La guerra delle oche fa crollare Moncler: Report affossa il brand

Report accusa, Moncler si difende: da un’inchiesta scaturisce una sequenza di insinuazioni e un noto marchio italiano risponde. E’ la guerra delle oche, delle piume, se vogliamo entrare nel merito della questione che ha prodotto un corto circuito, in termini di tweet, opinioni, indignazione che non accenna a placarsi. Il noto programma condotto da Milena Gabanelli, andato in onda domenica sera sulla Rai Tre di Andrea Vianello, ha diffuso un filmato sui gravi maltrattamenti causati alle oche per riempire i famigerati piumini che occupano i nostri armadi e Moncler, marchio di tendenza e ormai famoso in tutto il mondo, finisce in mezzo alla bufera. Polemica alimentata anche dall’esternazione su Twitter di Stefano Gabbana.

Un comunicato fermo e netto viene diffuso da parte della nota azienda. "Moncler, a seguito della trasmissione di Report di domenica 2 novembre, specifica che tutte le piume utilizzate in Azienda provengono da fornitori altamente qualificati che aderiscono ai principi dell’ente europeo EDFA (European Down and Feather Association), e che sono obbligati contrattualmente a garantire il rispetto dei principi a tutela degli animali, come riportato dal codice etico Moncler (consultabile sul sito http://www.monclergroup.com sezione governance al punto 6.4).

Tali fornitori sono ad oggi situati in Italia, Francia e Nord America. Non sussiste quindi alcun legame con le immagini forti mandate in onda riferite a allevatori, fornitori o aziende che operano in maniera impropria o illegale, e che sono state associate in maniera del tutto strumentale a Moncler. Per quanto riguarda la produzione, Moncler conferma, come già ha comunicato inascoltata a Report, che produce in Italia e in Europa: in Italia quantità limitate, e in Europa nei luoghi deputati a sostenere la produzione di ingenti volumi con elevato know-how tecnico che garantisca la migliore qualità riconosciuta a Moncler dai consumatori. Moncler non ha mai spostato la produzione come afferma il servizio, visto che da sempre produce anche in Est Europa. In Italia ha mantenuto collaborazioni efficienti con i migliori laboratori".

A fornire un nuovo spunto polemico, come anticipato, ci ha pensato anche Stefano Gabbana, il quale dal suo account Twitter, ha lanciato la sua personale invettiva contro l’inchiesta con l’oramai noto: "Ma voi sapete cos’è il lusso???". La polemica scaturita ha leggermente spostato il suo baricentro, senza esaurirsi.
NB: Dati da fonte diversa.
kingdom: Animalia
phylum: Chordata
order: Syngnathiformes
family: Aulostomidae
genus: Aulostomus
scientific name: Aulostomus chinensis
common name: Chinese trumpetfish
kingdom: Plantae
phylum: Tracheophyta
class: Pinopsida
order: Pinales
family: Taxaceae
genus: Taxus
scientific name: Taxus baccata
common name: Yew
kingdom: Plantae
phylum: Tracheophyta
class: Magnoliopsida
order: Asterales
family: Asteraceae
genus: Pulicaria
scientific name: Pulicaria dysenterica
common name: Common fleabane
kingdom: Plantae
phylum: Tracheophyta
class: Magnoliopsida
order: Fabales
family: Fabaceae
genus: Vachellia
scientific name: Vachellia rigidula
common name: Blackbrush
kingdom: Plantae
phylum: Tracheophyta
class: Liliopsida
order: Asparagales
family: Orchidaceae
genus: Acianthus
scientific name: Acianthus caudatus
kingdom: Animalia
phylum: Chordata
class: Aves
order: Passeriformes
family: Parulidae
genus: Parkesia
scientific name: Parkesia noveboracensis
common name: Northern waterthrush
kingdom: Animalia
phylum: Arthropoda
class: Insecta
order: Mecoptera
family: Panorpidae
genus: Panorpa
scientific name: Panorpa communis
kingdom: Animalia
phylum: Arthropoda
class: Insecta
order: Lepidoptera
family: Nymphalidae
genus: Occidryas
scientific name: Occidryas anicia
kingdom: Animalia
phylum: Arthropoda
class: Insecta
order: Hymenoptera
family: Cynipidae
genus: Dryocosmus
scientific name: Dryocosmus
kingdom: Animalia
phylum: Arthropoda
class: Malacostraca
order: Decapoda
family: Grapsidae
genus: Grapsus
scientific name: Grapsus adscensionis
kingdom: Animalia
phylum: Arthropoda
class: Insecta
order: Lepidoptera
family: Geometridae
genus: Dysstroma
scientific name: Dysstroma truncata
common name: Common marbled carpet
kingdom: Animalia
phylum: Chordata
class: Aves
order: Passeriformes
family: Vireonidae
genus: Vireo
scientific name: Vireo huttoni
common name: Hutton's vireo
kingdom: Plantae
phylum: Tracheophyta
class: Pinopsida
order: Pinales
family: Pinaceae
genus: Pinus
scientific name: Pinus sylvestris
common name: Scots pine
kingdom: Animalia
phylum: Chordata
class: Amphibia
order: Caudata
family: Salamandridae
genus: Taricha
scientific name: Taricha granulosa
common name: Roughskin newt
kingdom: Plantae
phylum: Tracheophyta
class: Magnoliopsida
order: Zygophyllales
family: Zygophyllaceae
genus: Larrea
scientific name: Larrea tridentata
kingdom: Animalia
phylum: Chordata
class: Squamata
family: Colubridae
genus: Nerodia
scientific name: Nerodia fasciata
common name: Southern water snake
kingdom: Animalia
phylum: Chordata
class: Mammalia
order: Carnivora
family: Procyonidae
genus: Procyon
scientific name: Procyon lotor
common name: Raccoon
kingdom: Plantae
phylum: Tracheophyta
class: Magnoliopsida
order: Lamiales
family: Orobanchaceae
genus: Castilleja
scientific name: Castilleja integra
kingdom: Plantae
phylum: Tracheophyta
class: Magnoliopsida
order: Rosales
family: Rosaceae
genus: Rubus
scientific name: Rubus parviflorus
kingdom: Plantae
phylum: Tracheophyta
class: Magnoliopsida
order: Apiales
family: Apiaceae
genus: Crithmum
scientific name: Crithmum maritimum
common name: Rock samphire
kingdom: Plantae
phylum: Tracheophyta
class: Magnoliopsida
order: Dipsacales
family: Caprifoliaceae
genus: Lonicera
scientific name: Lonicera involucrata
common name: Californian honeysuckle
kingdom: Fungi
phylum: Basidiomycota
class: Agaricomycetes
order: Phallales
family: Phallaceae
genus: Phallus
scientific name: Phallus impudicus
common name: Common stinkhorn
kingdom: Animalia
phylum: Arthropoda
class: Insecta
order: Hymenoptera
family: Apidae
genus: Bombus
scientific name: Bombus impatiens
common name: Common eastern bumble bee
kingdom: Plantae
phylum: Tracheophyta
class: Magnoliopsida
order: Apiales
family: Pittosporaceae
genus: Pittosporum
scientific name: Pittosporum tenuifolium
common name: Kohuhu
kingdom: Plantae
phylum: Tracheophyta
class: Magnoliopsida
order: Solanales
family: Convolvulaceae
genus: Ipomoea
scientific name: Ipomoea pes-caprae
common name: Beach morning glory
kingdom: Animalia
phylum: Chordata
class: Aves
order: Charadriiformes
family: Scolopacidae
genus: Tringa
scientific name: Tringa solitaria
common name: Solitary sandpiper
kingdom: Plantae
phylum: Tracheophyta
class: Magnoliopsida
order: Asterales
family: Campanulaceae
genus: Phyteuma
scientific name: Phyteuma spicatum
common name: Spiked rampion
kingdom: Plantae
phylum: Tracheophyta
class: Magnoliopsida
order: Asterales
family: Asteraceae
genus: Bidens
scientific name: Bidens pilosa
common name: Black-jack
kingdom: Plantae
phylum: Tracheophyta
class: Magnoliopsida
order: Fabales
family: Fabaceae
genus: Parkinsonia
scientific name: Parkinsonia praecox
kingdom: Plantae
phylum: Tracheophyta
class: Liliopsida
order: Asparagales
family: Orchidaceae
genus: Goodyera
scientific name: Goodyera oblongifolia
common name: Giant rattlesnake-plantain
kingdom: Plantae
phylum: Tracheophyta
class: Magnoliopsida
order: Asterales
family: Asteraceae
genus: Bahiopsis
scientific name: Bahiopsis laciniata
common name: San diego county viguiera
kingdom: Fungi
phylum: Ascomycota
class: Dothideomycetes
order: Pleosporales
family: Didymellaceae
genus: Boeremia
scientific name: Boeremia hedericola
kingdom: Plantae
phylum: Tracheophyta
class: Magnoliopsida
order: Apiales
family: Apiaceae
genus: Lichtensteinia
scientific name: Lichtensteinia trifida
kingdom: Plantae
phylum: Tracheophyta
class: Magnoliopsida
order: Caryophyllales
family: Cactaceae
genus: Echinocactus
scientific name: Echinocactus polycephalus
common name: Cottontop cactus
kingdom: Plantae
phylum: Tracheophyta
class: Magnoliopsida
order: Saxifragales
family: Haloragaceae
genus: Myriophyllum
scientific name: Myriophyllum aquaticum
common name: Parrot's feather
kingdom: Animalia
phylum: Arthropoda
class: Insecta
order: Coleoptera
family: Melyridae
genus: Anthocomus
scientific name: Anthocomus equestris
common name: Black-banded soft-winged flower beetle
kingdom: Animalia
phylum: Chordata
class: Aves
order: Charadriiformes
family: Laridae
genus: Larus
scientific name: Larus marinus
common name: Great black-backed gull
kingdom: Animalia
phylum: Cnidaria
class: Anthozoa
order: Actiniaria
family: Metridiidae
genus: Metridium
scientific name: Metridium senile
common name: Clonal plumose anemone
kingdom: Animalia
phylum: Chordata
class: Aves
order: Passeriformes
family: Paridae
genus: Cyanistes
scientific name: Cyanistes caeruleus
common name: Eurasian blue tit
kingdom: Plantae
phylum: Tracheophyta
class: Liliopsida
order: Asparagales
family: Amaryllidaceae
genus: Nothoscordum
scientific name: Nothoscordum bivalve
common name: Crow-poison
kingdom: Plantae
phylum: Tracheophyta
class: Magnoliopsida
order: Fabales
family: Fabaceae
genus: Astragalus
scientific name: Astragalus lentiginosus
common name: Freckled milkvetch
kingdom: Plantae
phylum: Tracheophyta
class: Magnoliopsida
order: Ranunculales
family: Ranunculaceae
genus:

L’immagine del brand è, a giorni di distanza, talmente compromessa che le conseguenze in Borsa sono tutt’oggi devastanti. Nonostante le ripetute smentite, a Piazza Affari la fiducia calante degli investitori arrivando a perdere il 4,88%. Secondo gli analisti di Intermonte, citati dall’agenzia Ansa "il marchio Moncler è stato più volte citato nel corso del programma", circostanza che può aver fatto una "pubblicità negativa al brand sulla clientela italiana", e tra gli animalisti.

Non meno incisive sono le conseguenze, in termini di brand reputation, sui socal media. Caffeina ha monitorato l’impatto che il servizio di Report "Siamo tutti oche", ha prodotto su Facebook, Twitter e Google.

Sul social di Mark Zuckerberg, la pagina ufficiale del brand è stata subissata di post offensivi, attacchi e critiche al trattamento riservato agli animali e alla scelta di produrre all’estero. Le reazioni a ogni messaggio sono letteralmente schizzate alle stelle, passando da una media di 30 commenti al giorno nei post di ottobre a un picco di più di 1.800 per quello pubblicato il 2 novembre.
 
La situazione non cambia al mutar di social: Twitter, spesso ingeneroso ed eccitato da news negative i numeri risultano ancora più significativi: Moncler da poche decine al giorno di ricerche durante il mese di ottobre è passato a più di 3.000 del 3 novembre, con frequenti richiami al boicottaggio.
 
Gli effetti si sono sentiti anche sulle SERP di Google, che già il 2 novembre ha indicizzato un picco di risultati correlati a Moncler, pari al triplo dell’andamento normale. L’impatto subìto da Moncler è serio e profondo, nonostante la pubblicazione di comunicati stampa circostanziati, e siamo probabilmente ancora all’inizio, con Moncler che ha dato mandato ai suoi legali per tutelarsi in tutte le sedi.